◆ What this task involves: Omit all pictures and transcribe only the lines in the entries below that run from the line with "Remember The Risks" through the line with "male wedding bands".
::::
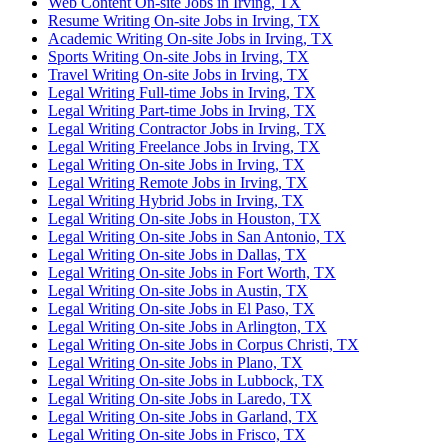
Web Content On-site Jobs in Irving, TX
Resume Writing On-site Jobs in Irving, TX
Academic Writing On-site Jobs in Irving, TX
Sports Writing On-site Jobs in Irving, TX
Travel Writing On-site Jobs in Irving, TX
Legal Writing Full-time Jobs in Irving, TX
Legal Writing Part-time Jobs in Irving, TX
Legal Writing Contractor Jobs in Irving, TX
Legal Writing Freelance Jobs in Irving, TX
Legal Writing On-site Jobs in Irving, TX
Legal Writing Remote Jobs in Irving, TX
Legal Writing Hybrid Jobs in Irving, TX
Legal Writing On-site Jobs in Houston, TX
Legal Writing On-site Jobs in San Antonio, TX
Legal Writing On-site Jobs in Dallas, TX
Legal Writing On-site Jobs in Fort Worth, TX
Legal Writing On-site Jobs in Austin, TX
Legal Writing On-site Jobs in El Paso, TX
Legal Writing On-site Jobs in Arlington, TX
Legal Writing On-site Jobs in Corpus Christi, TX
Legal Writing On-site Jobs in Plano, TX
Legal Writing On-site Jobs in Lubbock, TX
Legal Writing On-site Jobs in Laredo, TX
Legal Writing On-site Jobs in Garland, TX
Legal Writing On-site Jobs in Frisco, TX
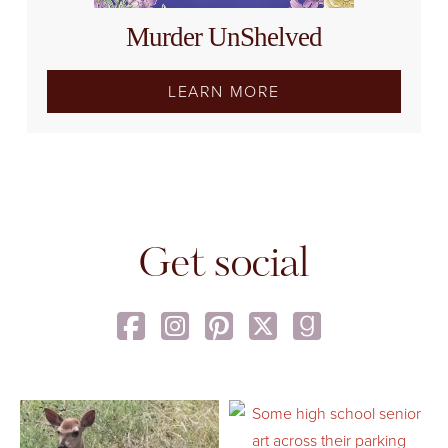
Murder UnShelved
LEARN MORE
Get social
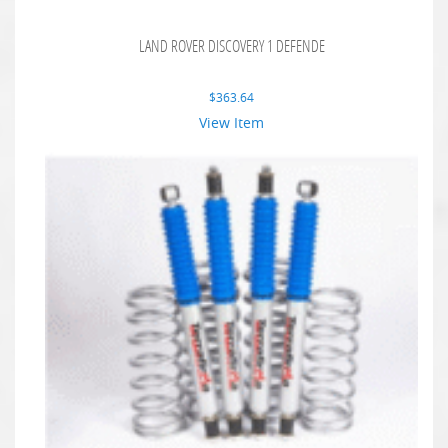
LAND ROVER DISCOVERY 1 DEFENDE
$
363.64
View Item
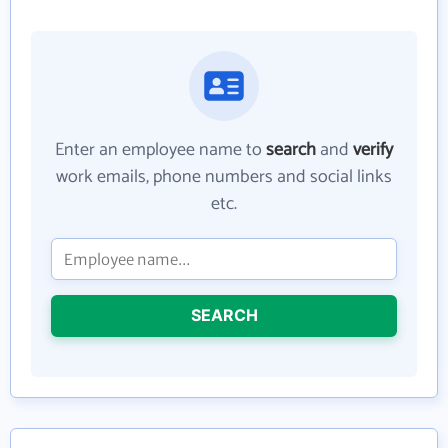
Enter an employee name to
search
and
verify
work emails, phone numbers and social links
etc.
SEARCH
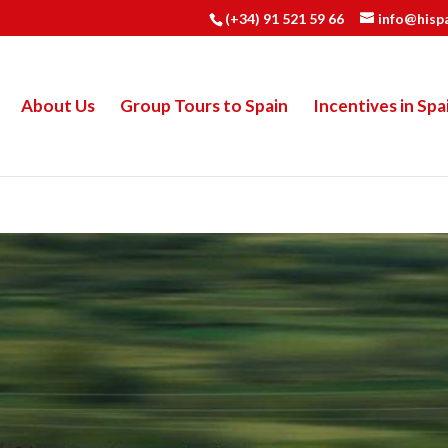
(+34) 91 521 59 66
info@hisp
About Us
Group Tours to Spain
Incentives in Spa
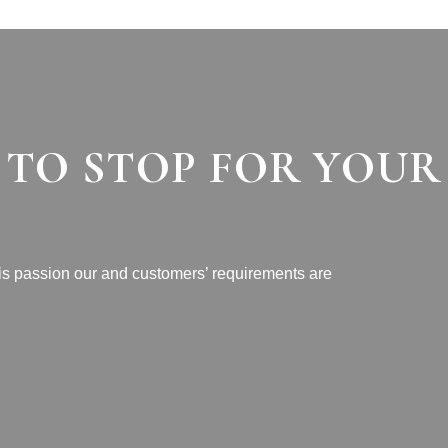
 TO STOP FOR YOUR
 is passion our and customers’ requirements are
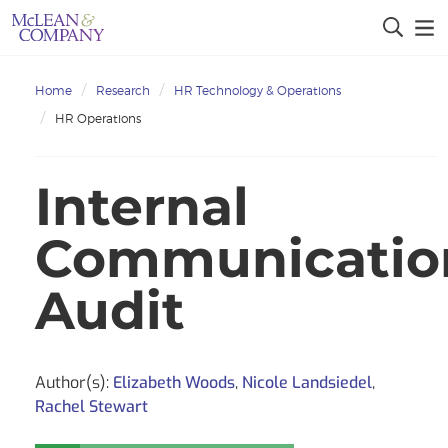
Home
Research
HR Technology & Operations
HR Operations
Internal
Communicatio
Audit
Author(s):
Elizabeth Woods
,
Nicole Landsiedel
,
Rachel Stewart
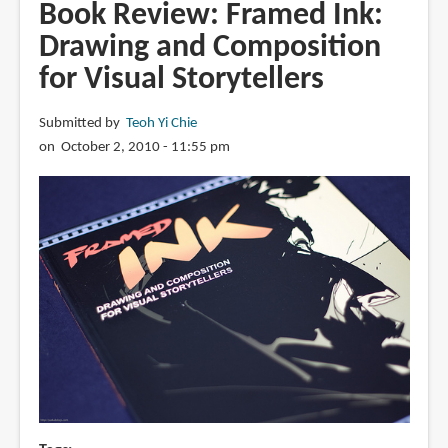
Trail
Book Review: Framed Ink:
of
Drawing and Composition
Steel:
for Visual Storytellers
1441
A.D.
Submitted by
Teoh Yi Chie
on October 2, 2010 - 11:55 pm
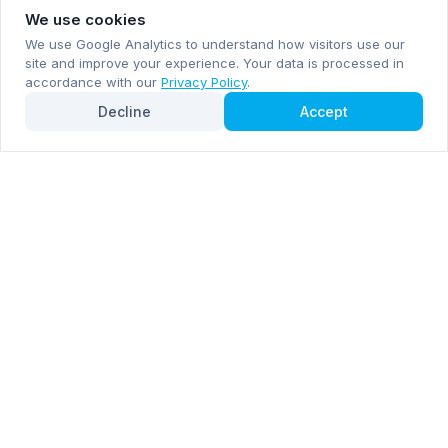
We use cookies
We use Google Analytics to understand how visitors use our
site and improve your experience. Your data is processed in
accordance with our
Privacy Policy
.
Decline
Accept
Subscribe now for email and WhatsApp notifications
Subscribe Now
Mentioned by
Forbes
Inc. 5000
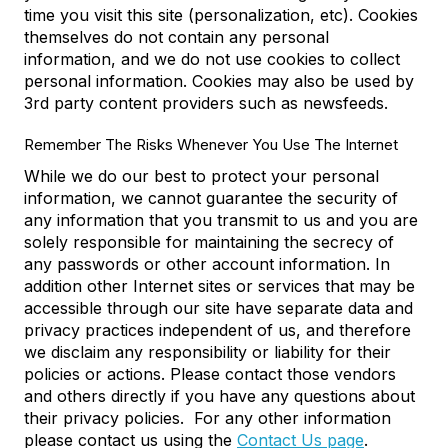
time you visit this site (personalization, etc). Cookies
themselves do not contain any personal
information, and we do not use cookies to collect
personal information. Cookies may also be used by
3rd party content providers such as newsfeeds.
Remember The Risks Whenever You Use The Internet
While we do our best to protect your personal
information, we cannot guarantee the security of
any information that you transmit to us and you are
solely responsible for maintaining the secrecy of
any passwords or other account information. In
addition other Internet sites or services that may be
accessible through our site have separate data and
privacy practices independent of us, and therefore
we disclaim any responsibility or liability for their
policies or actions. Please contact those vendors
and others directly if you have any questions about
their privacy policies. For any other information
please contact us using the
Contact Us page
.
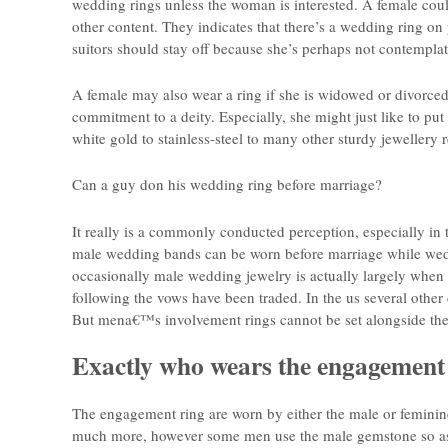
wedding rings unless the woman is interested. A female coul
other content. They indicates that there’s a wedding ring on
suitors should stay off because she’s perhaps not contemplat
A female may also wear a ring if she is widowed or divorced 
commitment to a deity. Especially, she might just like to put
white gold to stainless-steel to many other sturdy jewellery 
Can a guy don his wedding ring before marriage?
It really is a commonly conducted perception, especially in 
male wedding bands can be worn before marriage while wedd
occasionally male wedding jewelry is actually largely whe
following the vows have been traded. In the us several othe
But mena€™s involvement rings cannot be set alongside th
Exactly who wears the engagement
The engagement ring are worn by either the male or feminin
much more, however some men use the male gemstone so as to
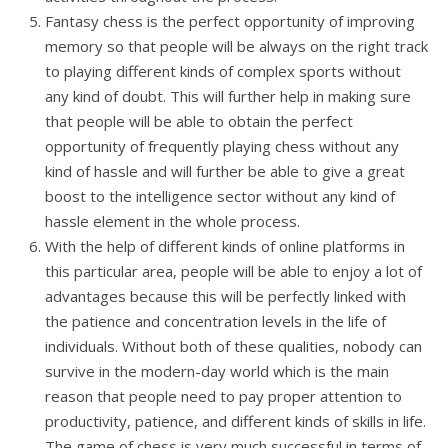
Fantasy chess is the perfect opportunity of improving
memory so that people will be always on the right track
to playing different kinds of complex sports without
any kind of doubt. This will further help in making sure
that people will be able to obtain the perfect
opportunity of frequently playing chess without any
kind of hassle and will further be able to give a great
boost to the intelligence sector without any kind of
hassle element in the whole process.
With the help of different kinds of online platforms in
this particular area, people will be able to enjoy a lot of
advantages because this will be perfectly linked with
the patience and concentration levels in the life of
individuals. Without both of these qualities, nobody can
survive in the modern-day world which is the main
reason that people need to pay proper attention to
productivity, patience, and different kinds of skills in life.
The game of chess is very much successful in terms of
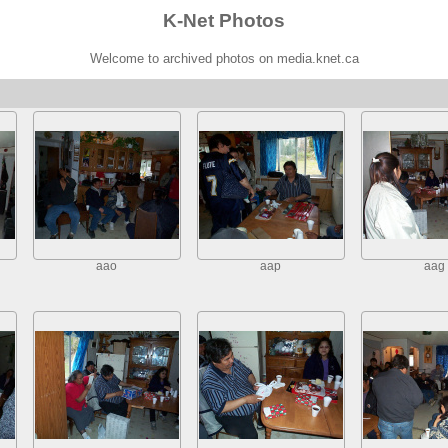
K-Net Photos
Welcome to archived photos on media.knet.ca
aao
aap
aag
::::
◆ Task response:
Remember The Risks Whenever You Use The Internet
While we do our best to protect your personal
information, we cannot guarantee the security of
any information that you transmit to us and you are
solely responsible for maintaining the secrecy of
any passwords or other account information. In
addition other Internet sites or services that may be
accessible through our site have separate data and
privacy practices independent of us, and therefore
we disclaim any responsibility or liability for their
policies or actions. Please contact those vendors
and others directly if you have any questions about
their privacy policies. For any other information
please contact us using the
Contact Us page
.
wedding rings unless the woman is interested. A female coul
other content. They indicates that there’s a wedding ring on
suitors should stay off because she’s perhaps not contemplat
A female may also wear a ring if she is widowed or divorced 
commitment to a deity. Especially, she might just like to put
white gold to stainless-steel to many other sturdy jewellery 
Can a guy don his wedding ring before marriage?
It really is a commonly conducted perception, especially in 
male wedding bands can be worn before marriage while wedd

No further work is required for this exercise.